Here is a shot in the dark (Disclosure: I really know nothing about this problem).

Let $G:=\mathsf{SU}(2)$ act on $G^3$ by simultaneous conjugation; namely, $$g\cdot(a,b,c)=(gag^{-1},gbg^{-1},gcg^{-1}).$$ Then the quotient space is homeomorphic to $S^6$ (see Bratholdt-Cooper).

The evaluation map shows that the character variety $\mathfrak{X}:=\mathrm{Hom}(\pi_1(\Sigma),G)/G$ is homeomorphic to $G^3/G,$ where $\Sigma$ is an elliptic curve with two punctures.

Fixing generic conjugation classes around the punctures, by results of Mehta and Seshadri (Math. Ann. 248, 1980), gives the moduli space of fixed determinant rank 2 degree 0 parabolic vector bundles over $\Sigma$ (where we now think of the punctures are marked points with parabolic structure). In particular, these subspaces are projective varieties.

Letting the boundary data vary over all possibilities gives a foliation of $\mathfrak{X}\cong G^3/G\cong S^6$. Therefore, we have a foliation of $S^6$ where generic leaves are projective varieties; in particular, complex.
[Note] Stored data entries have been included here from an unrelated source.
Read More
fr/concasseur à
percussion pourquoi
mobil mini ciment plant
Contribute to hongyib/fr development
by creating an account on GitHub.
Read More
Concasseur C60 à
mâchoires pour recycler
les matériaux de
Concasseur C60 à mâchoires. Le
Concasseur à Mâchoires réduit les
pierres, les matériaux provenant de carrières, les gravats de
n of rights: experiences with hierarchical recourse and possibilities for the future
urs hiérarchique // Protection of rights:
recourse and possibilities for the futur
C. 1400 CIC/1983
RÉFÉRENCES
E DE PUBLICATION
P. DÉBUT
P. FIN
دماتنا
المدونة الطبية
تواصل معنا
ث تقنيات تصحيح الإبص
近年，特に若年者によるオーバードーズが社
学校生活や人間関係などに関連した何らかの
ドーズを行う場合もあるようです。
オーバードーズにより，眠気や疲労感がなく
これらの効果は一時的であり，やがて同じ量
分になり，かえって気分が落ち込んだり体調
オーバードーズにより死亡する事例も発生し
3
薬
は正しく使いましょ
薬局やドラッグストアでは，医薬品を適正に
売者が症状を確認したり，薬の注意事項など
Moreover, the leaves are symplectic given by Goldman's 2-form; making them Kähler (generically). The symplectic structures on the leaves globalize to a Poisson structure on all of $\mathfrak{X}$.
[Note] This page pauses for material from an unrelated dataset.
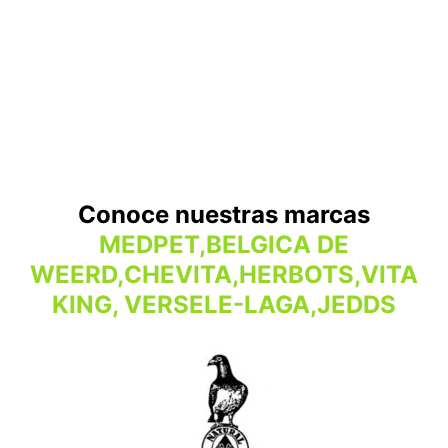
Conoce nuestras marcas
MEDPET,BELGICA DE
WEERD,CHEVITA,HERBOTS,VITA
KING, VERSELE-LAGA,JEDDS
Is it possible that the complex structures on the generic leaves also globalize?

Here are some issues:

1. As far as I know, the existence of complex structures on the leaves is generic. It is known to exist exactly when there is a correspondence to a moduli space of parabolic bundles. This happens for most, but perhaps not all, conjugation classes around the punctures (or marked points). So I would first want to show that all the leaves of this foliation do in fact admit a complex structure. Given how explicit this construction is, if it is true, it may be possible to establish it by brute force.
2. Assuming item 1., then one needs to show that the structures on the leaves globalize to a complex structure on all of $\mathfrak{X}$. Given that in this setting, the foliation is given by the fibers of the map: $\mathfrak{X}\to [-2,2]\times [-2,2]$ by $[\rho]\mapsto (\mathrm{Tr}(\rho(c_1)),\mathrm{Tr}(\rho(c_2)))$ with respect to a presentation $\pi_1(\Sigma)=\langle a,b,c_1,c_2\ |\ aba^{-1}b^{-1}c_1c_2=1\rangle$, it seems conceivable that the structures on the leaves might be compatible.
3. Moreover, $\mathfrak{X}$ is not a smooth manifold. It is singular despite being homeomorphic to $S^6$. So lastly, one would have to argue that everything in play (leaves, total space and complex structure) can by "smoothed out" in a compatible fashion. This to me seems like the hardest part, if 1. and 2. are even true.

Anyway, it is a shot in the dark, probably this is not possible...just the first thing I thought of when I read the question.